The construction of Fig. 8 prevents the flange 154 (the movable scroll 15) from inclining when the movable scroll 15 orbits. Therefore, each support hole 124 and each guide hole 15a are prevented from being unevenly worn. As a result, the orbit radius of the movable scroll 15 is not increased, and the compression efficiency is not lowered. Further, the construction of Fig. 8 allows the movable scroll 15 to smoothly orbit.
The embodiment of Fig. 8 has the advantages (3) to (5) of the embodiment of Figs. 1 to 4.
Although only five embodiments of the present invention have been described herein, it should be apparent to those skilled in the art that the present invention may be embodied in many other specific forms without departing from the scope of the invention as expressed in the claims. Particularly, it should be understood that the invention may be embodied in the following forms.
In the embodiment of Figs. 1 to 4, each pins 26 may be fixed to the flange 154 and bearings may be fitted to the ends of the pin 26. The bearings roll along the walls of the guide holes 113, 123. This construction prevents the pin 26 from inclining relative to the inner surfaces of the guide holes 113, 123. Therefore, uneven wear of the guide pins 26 and the guide holes 113, 123 is prevented.
In the embodiment of Fig. 5, bearings may be located between the outer surface of each pin 26 and the inner surfaces of the support holes 11a, 12a. Alternatively, a bearing may be located between each guide pin 26 and the corresponding guide hole 15a.
The shape of the flange 154 may be altered. For example, as shown in Fig. 9, the flange 154 may be replaced by panels 154a extending radially from the base plate 151 of the movable scroll 15.
The flange 154 may be made of material different from that of the base plate 151. In this case, the flange 154 may be integrated with the base plate 151 by insert molding.
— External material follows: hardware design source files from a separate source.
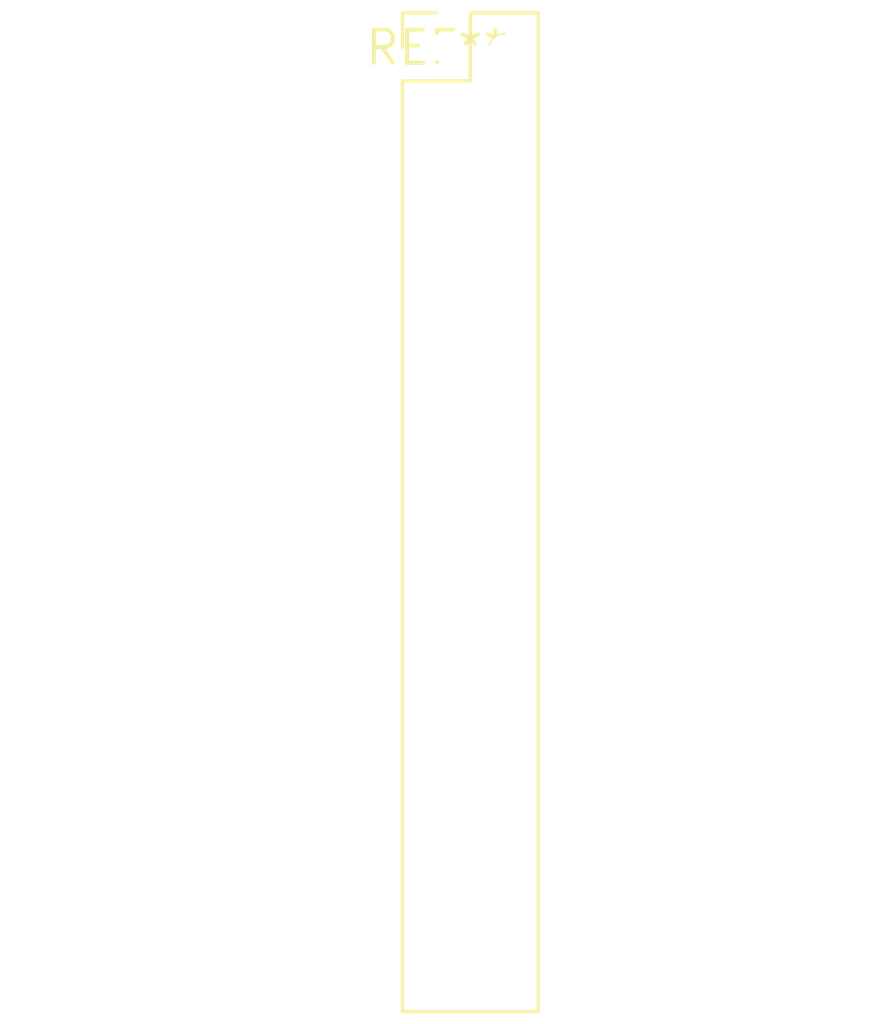
<source format=kicad_pcb>
(kicad_pcb (version 20240108) (generator pcbnew)

  (general
    (thickness 1.6)
  )

  (paper "A4")
  (layers
    (0 "F.Cu" signal)
    (31 "B.Cu" signal)
    (32 "B.Adhes" user "B.Adhesive")
    (33 "F.Adhes" user "F.Adhesive")
    (34 "B.Paste" user)
    (35 "F.Paste" user)
    (36 "B.SilkS" user "B.Silkscreen")
    (37 "F.SilkS" user "F.Silkscreen")
    (38 "B.Mask" user)
    (39 "F.Mask" user)
    (40 "Dwgs.User" user "User.Drawings")
    (41 "Cmts.User" user "User.Comments")
    (42 "Eco1.User" user "User.Eco1")
    (43 "Eco2.User" user "User.Eco2")
    (44 "Edge.Cuts" user)
    (45 "Margin" user)
    (46 "B.CrtYd" user "B.Courtyard")
    (47 "F.CrtYd" user "F.Courtyard")
    (48 "B.Fab" user)
    (49 "F.Fab" user)
    (50 "User.1" user)
    (51 "User.2" user)
    (52 "User.3" user)
    (53 "User.4" user)
    (54 "User.5" user)
    (55 "User.6" user)
    (56 "User.7" user)
    (57 "User.8" user)
    (58 "User.9" user)
  )

  (setup
    (pad_to_mask_clearance 0)
    (pcbplotparams
      (layerselection 0x00010fc_ffffffff)
      (plot_on_all_layers_selection 0x0000000_00000000)
      (disableapertmacros false)
      (usegerberextensions false)
      (usegerberattributes false)
      (usegerberadvancedattributes false)
      (creategerberjobfile false)
      (dashed_line_dash_ratio 12.000000)
      (dashed_line_gap_ratio 3.000000)
      (svgprecision 4)
      (plotframeref false)
      (viasonmask false)
      (mode 1)
      (useauxorigin false)
      (hpglpennumber 1)
      (hpglpenspeed 20)
      (hpglpendiameter 15.000000)
      (dxfpolygonmode false)
      (dxfimperialunits false)
      (dxfusepcbnewfont false)
      (psnegative false)
      (psa4output false)
      (plotreference false)
      (plotvalue false)
      (plotinvisibletext false)
      (sketchpadsonfab false)
      (subtractmaskfromsilk false)
      (outputformat 1)
      (mirror false)
      (drillshape 1)
      (scaleselection 1)
      (outputdirectory "")
    )
  )

  (net 0 "")

  (footprint "PinHeader_2x15_P2.54mm_Vertical" (layer "F.Cu") (at 0 0))

)

</source>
The distance X may be changed between 0.01mm and 0.2mm.
The number of the anti-rotation mechanisms 25 may be arbitrarily determined.
Therefore, the present examples and embodiments are to be considered as illustrative and not restrictive and the invention is not to be limited to the details given herein, but may be modified within the scope of the appended claims.